Key DTN concepts we're missing:
| Concept | DTN/BPv7 | Reticulum | QuicProChat |
|---|---|---|---|
| Custody transfer | Yes | No | No |
| Fragmentation at bundle layer | Yes | No | Yes (LoRa transport) |
| Convergence layer adapters | Formal spec | Interfaces | MeshTransport trait |
| Routing protocols | CGR, EPIDEMIC | Announce-based | Announce-based |
| Priority scheduling | Yes | No | No |
Proposed Improvements
- Priority levels in MeshEnvelope (emergency > data > announce)
- Custody transfer option — intermediate node takes responsibility
- Better congestion control — backpressure signals in announce
Action Items
- Add priority field to MeshEnvelope
- Research custody transfer — is it worth the complexity?
- Implement priority queue in MeshStore and DutyCycleTracker
Gap 4: Battery/Duty-Cycle Optimization
The Problem
Briar drains 4x battery due to constant BT scanning. We claim to be better but haven't proven it.
Current state:
- DutyCycleTracker enforces EU868 1% limit
- Announce interval is configurable (default 10 min)

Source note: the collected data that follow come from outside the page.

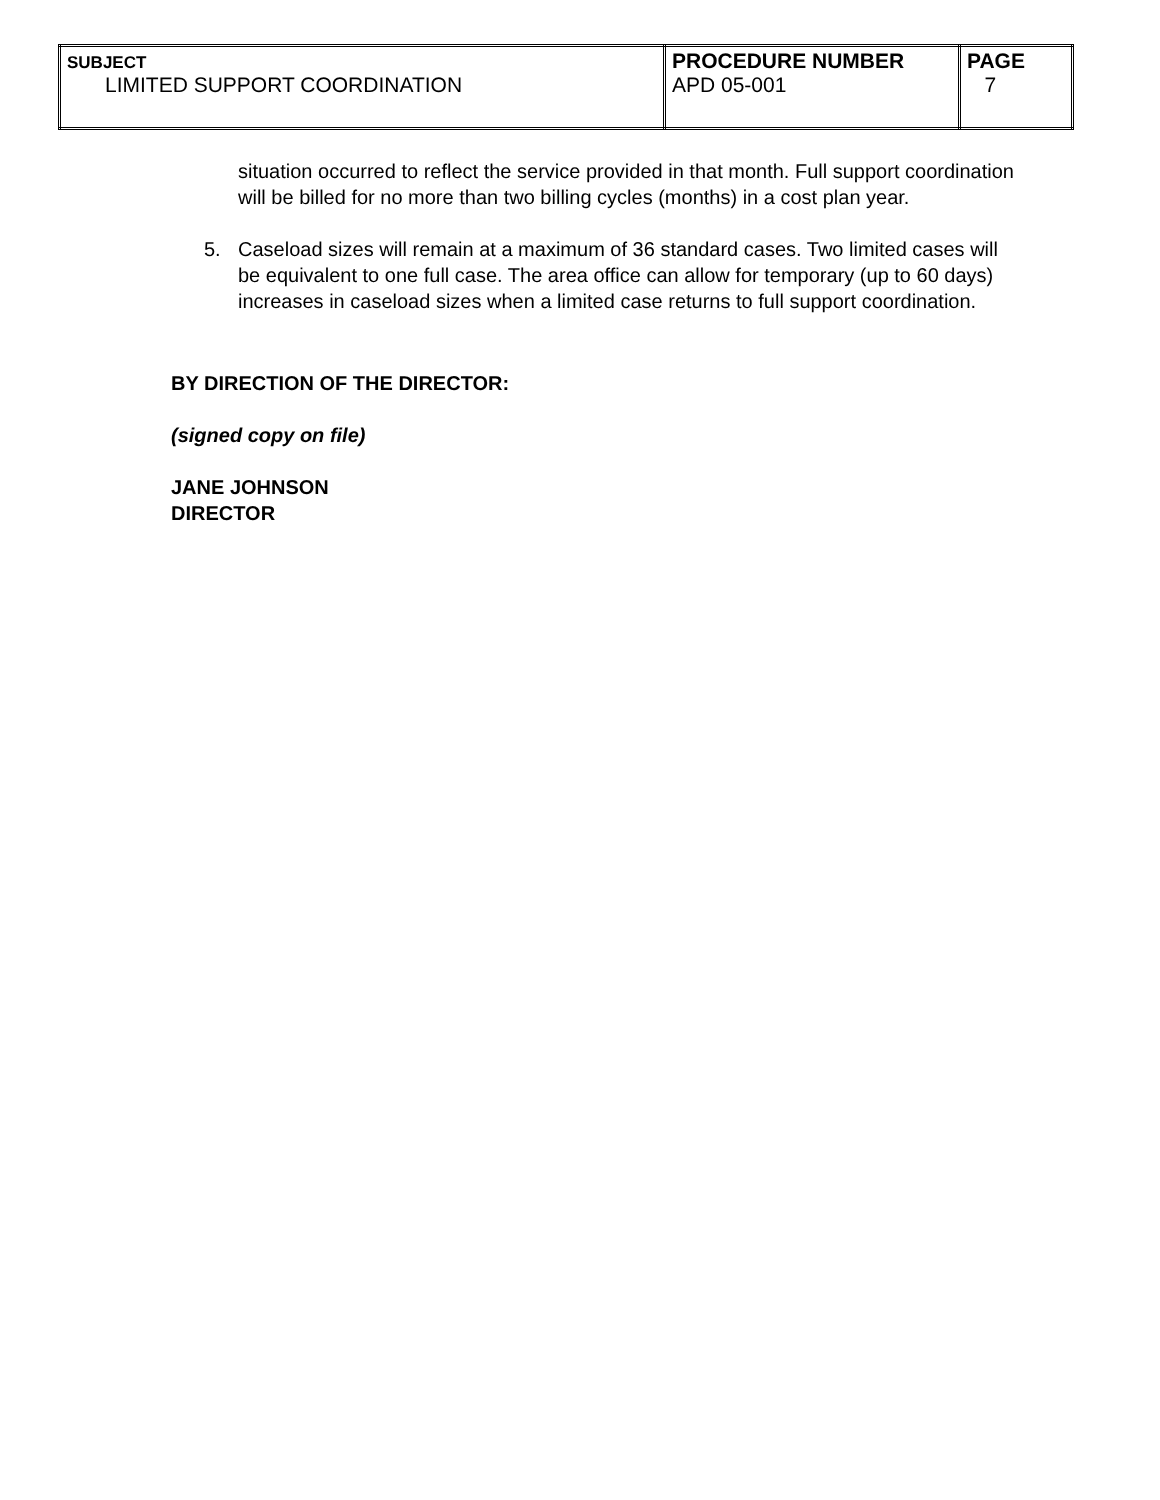| SUBJECT LIMITED SUPPORT COORDINATION | PROCEDURE NUMBER APD 05-001 | PAGE 7 |
situation occurred to reflect the service provided in that month. Full support coordination will be billed for no more than two billing cycles (months) in a cost plan year.
5. Caseload sizes will remain at a maximum of 36 standard cases. Two limited cases will be equivalent to one full case. The area office can allow for temporary (up to 60 days) increases in caseload sizes when a limited case returns to full support coordination.
BY DIRECTION OF THE DIRECTOR:
(signed copy on file)
JANE JOHNSON
DIRECTOR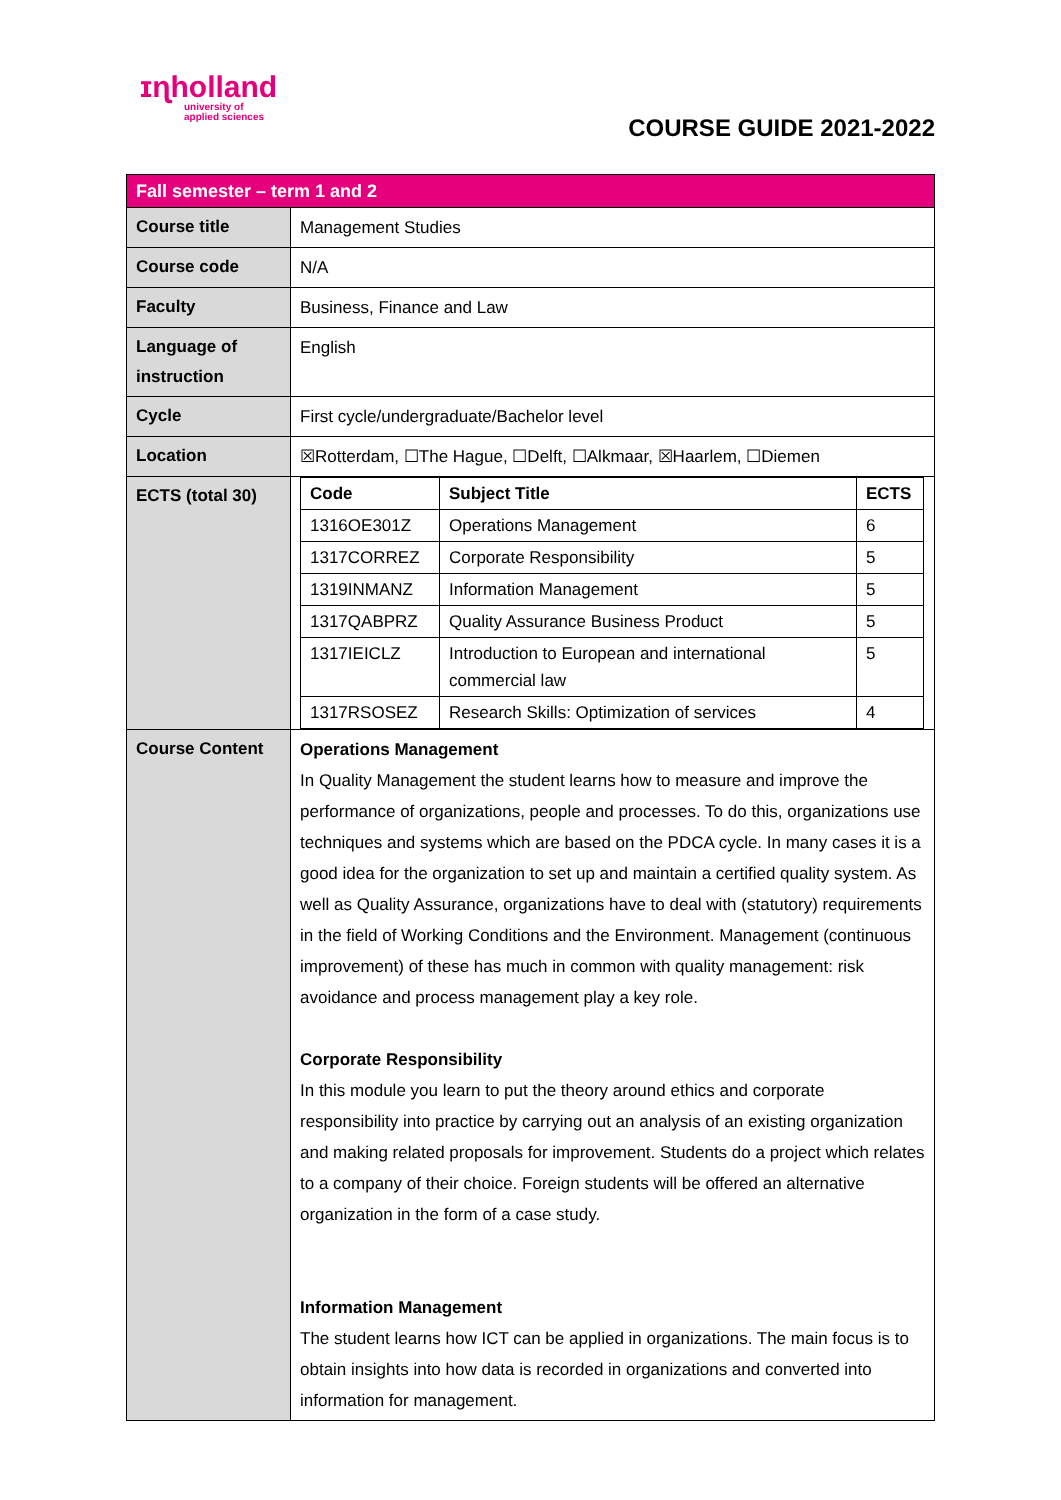ɪɳholland
university of
applied sciences
COURSE GUIDE 2021-2022
| Fall semester – term 1 and 2 | |
| Course title | Management Studies |
| Course code | N/A |
| Faculty | Business, Finance and Law |
| Language of instruction | English |
| Cycle | First cycle/undergraduate/Bachelor level |
| Location | ☒Rotterdam, ☐The Hague, ☐Delft, ☐Alkmaar, ☒Haarlem, ☐Diemen |
| ECTS (total 30) | / Code / Subject Title / ECTS / / --- / --- / --- / / 1316OE301Z / Operations Management / 6 / / 1317CORREZ / Corporate Responsibility / 5 / / 1319INMANZ / Information Management / 5 / / 1317QABPRZ / Quality Assurance Business Product / 5 / / 1317IEICLZ / Introduction to European and international commercial law / 5 / / 1317RSOSEZ / Research Skills: Optimization of services / 4 / |
| Course Content | Operations Management In Quality Management the student learns how to measure and improve the performance of organizations, people and processes. To do this, organizations use techniques and systems which are based on the PDCA cycle. In many cases it is a good idea for the organization to set up and maintain a certified quality system. As well as Quality Assurance, organizations have to deal with (statutory) requirements in the field of Working Conditions and the Environment. Management (continuous improvement) of these has much in common with quality management: risk avoidance and process management play a key role. Corporate Responsibility In this module you learn to put the theory around ethics and corporate responsibility into practice by carrying out an analysis of an existing organization and making related proposals for improvement. Students do a project which relates to a company of their choice. Foreign students will be offered an alternative organization in the form of a case study. Information Management The student learns how ICT can be applied in organizations. The main focus is to obtain insights into how data is recorded in organizations and converted into information for management. |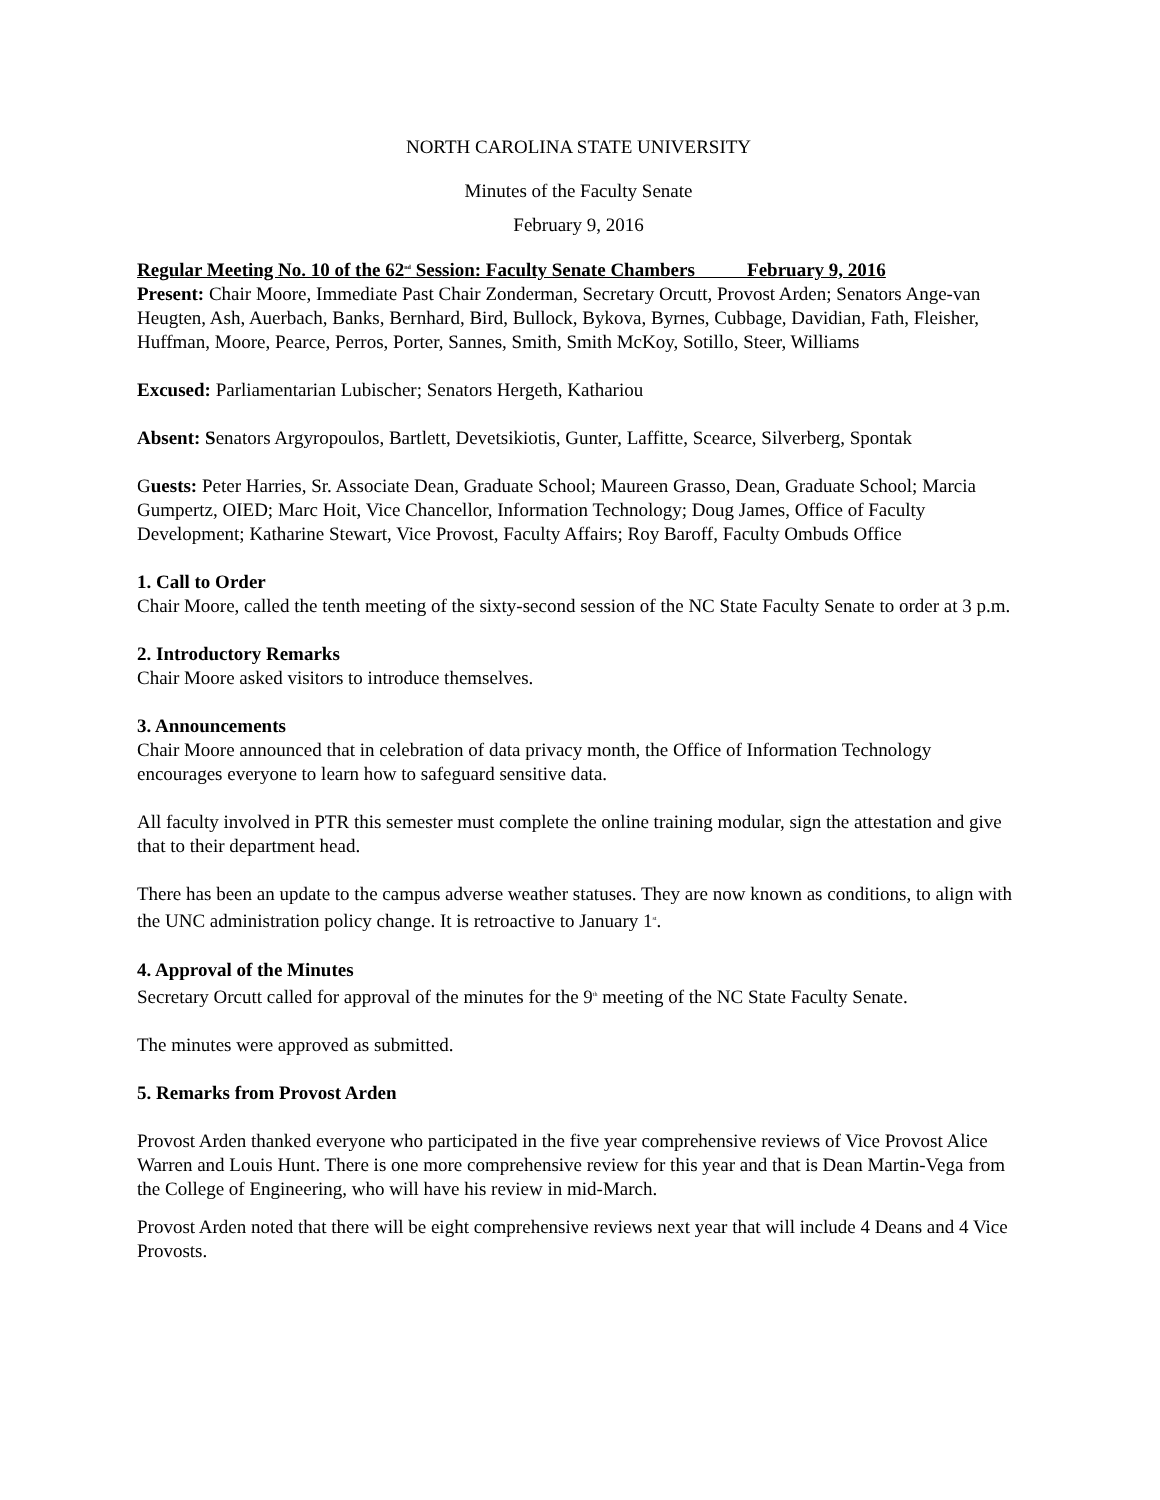NORTH CAROLINA STATE UNIVERSITY
Minutes of the Faculty Senate
February 9, 2016
Regular Meeting No. 10 of the 62<sup>nd</sup> Session: Faculty Senate Chambers February 9, 2016
Present: Chair Moore, Immediate Past Chair Zonderman, Secretary Orcutt, Provost Arden; Senators Ange-van Heugten, Ash, Auerbach, Banks, Bernhard, Bird, Bullock, Bykova, Byrnes, Cubbage, Davidian, Fath, Fleisher, Huffman, Moore, Pearce, Perros, Porter, Sannes, Smith, Smith McKoy, Sotillo, Steer, Williams
Excused: Parliamentarian Lubischer; Senators Hergeth, Kathariou
Absent: Senators Argyropoulos, Bartlett, Devetsikiotis, Gunter, Laffitte, Scearce, Silverberg, Spontak
Guests: Peter Harries, Sr. Associate Dean, Graduate School; Maureen Grasso, Dean, Graduate School; Marcia Gumpertz, OIED; Marc Hoit, Vice Chancellor, Information Technology; Doug James, Office of Faculty Development; Katharine Stewart, Vice Provost, Faculty Affairs; Roy Baroff, Faculty Ombuds Office
1. Call to Order
Chair Moore, called the tenth meeting of the sixty-second session of the NC State Faculty Senate to order at 3 p.m.
2. Introductory Remarks
Chair Moore asked visitors to introduce themselves.
3. Announcements
Chair Moore announced that in celebration of data privacy month, the Office of Information Technology encourages everyone to learn how to safeguard sensitive data.
All faculty involved in PTR this semester must complete the online training modular, sign the attestation and give that to their department head.
There has been an update to the campus adverse weather statuses. They are now known as conditions, to align with the UNC administration policy change. It is retroactive to January 1<sup>st</sup>.
4. Approval of the Minutes
Secretary Orcutt called for approval of the minutes for the 9<sup>th</sup> meeting of the NC State Faculty Senate.
The minutes were approved as submitted.
5. Remarks from Provost Arden
Provost Arden thanked everyone who participated in the five year comprehensive reviews of Vice Provost Alice Warren and Louis Hunt. There is one more comprehensive review for this year and that is Dean Martin-Vega from the College of Engineering, who will have his review in mid-March.
Provost Arden noted that there will be eight comprehensive reviews next year that will include 4 Deans and 4 Vice Provosts.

- No adaptive power management
Proposed Improvements
- Adaptive announce interval — more frequent when activity, less when idle
- Listen-before-talk — don't TX if channel is busy (LoRa CAD)
- Scheduled wake windows — coordinate with peers for efficient sync
- Power profiles — "always-on", "hourly-sync", "manual-only"
Action Items
- Implement CAD (Channel Activity Detection) in LoRaTransport
- Add power profile config to P2pNode
- Measure actual power consumption with real hardware
Gap 5: Real-World Testing
The Problem
All our mesh code runs against mocks. We claim LoRa support but haven't tested with real radios.
Testing Plan
| Test | Hardware | Status |
|---|---|---|
| LoRa point-to-point | 2x SX1262 dev boards | Not started |
| LoRa multi-hop | 3x SX1262, different rooms | Not started |
| Mixed transport | LoRa + WiFi relay | Not started |
| Outdoor range test | LoRa, line-of-sight 1km | Not started |
| Duty cycle compliance | SDR spectrum analyzer | Not started |
Action Items
- Procure hardware — 3x Heltec LoRa32 or similar
- Implement UART LoRaTransport for real modems
- Create test harness for automated multi-node testing
- Document actual performance numbers
Gap 6: Comparison Claims Need Verification
The Problem
Our positioning doc claims superiority over Meshtastic/Reticulum/Briar, but:
- We haven't measured our actual overhead vs. theirs
- We haven't tested interop scenarios
- We haven't run security analysis against their threat models
Verification Plan
| Claim | How to Verify |
|---|---|
| "MLS is better than shared-key AES" | Threat model comparison doc |
| "Multi-hop works" | Integration test with 5+ nodes |
| "LoRa-ready" | Actual LoRa hardware test |
| "Post-quantum protects groups" | Verify hybrid KEM in MLS path |
| "Relay nodes can't read content" | Formal verification of E2E path |
Action Items
- Create benchmark suite comparing message sizes
- Write threat model comparison doc (Meshtastic CVEs, Reticulum link-level)
- Fuzz test mesh envelope parsing
- Get external review of mesh crypto design
Implementation Priority
Phase 1: Make It Work (Next 2 Sprints)
- S4: Multi-hop routing — complete the core mesh functionality
- S5: Truncated addresses — reduce envelope overhead
- Measure actual sizes — know the real numbers
Phase 2: Make It Efficient (Following 2 Sprints)
- Design MLS-Lite — spec for constrained links
- Priority queue — emergency messages first
- Hardware testing — real LoRa validation
Phase 3: Make It Production-Ready
- KeyPackage distribution — mesh-native key exchange
- Power profiles — battery optimization
- External review — security audit of mesh layer
Success Metrics
| Metric | Previous | Current | Target |
|---|---|---|---|
| MeshEnvelope overhead (empty) | ~410 bytes | ~336 (V2) | ✅ Done |
| MLS-Lite message (no sig) | N/A | ~129 bytes | ✅ Done |
| Time to send "hello" over SF12 LoRa | ~27 sec | ~4 sec (MLS-Lite) | ✅ Done |
| KeyPackage exchange over mesh | Not possible | Pending | Works |
| Multi-hop message delivery | Mock only | Code complete | Real hardware |
| Battery life (mesh mode) | Unknown | Unknown | Measured |
Honest Assessment
What we do well:
- MLS group crypto is genuinely better than Meshtastic/Reticulum
- Transport abstraction is clean
- Announce protocol is solid
- NEW: Classical MLS KeyPackage (306B) is actually LoRa-viable
- NEW: MLS-Lite provides Meshtastic-level efficiency with real auth
What we still need to fix:
- No solution for KeyPackage distribution without server
- No real-world testing with actual LoRa hardware
- Post-quantum hybrid mode too large for constrained links
What we can now claim:
- "MLS on LoRa" — YES, classical MLS works with ~14 sec group setup
- "MLS-Lite for constrained" — YES, ~2-4 sec messages with auth
- "Post-quantum on LoRa" — NO, hybrid mode is impractical (2.6KB KeyPackage)
- "Production-ready" — NO, still research-stage, pending hardware tests
Last updated: 2026-03-30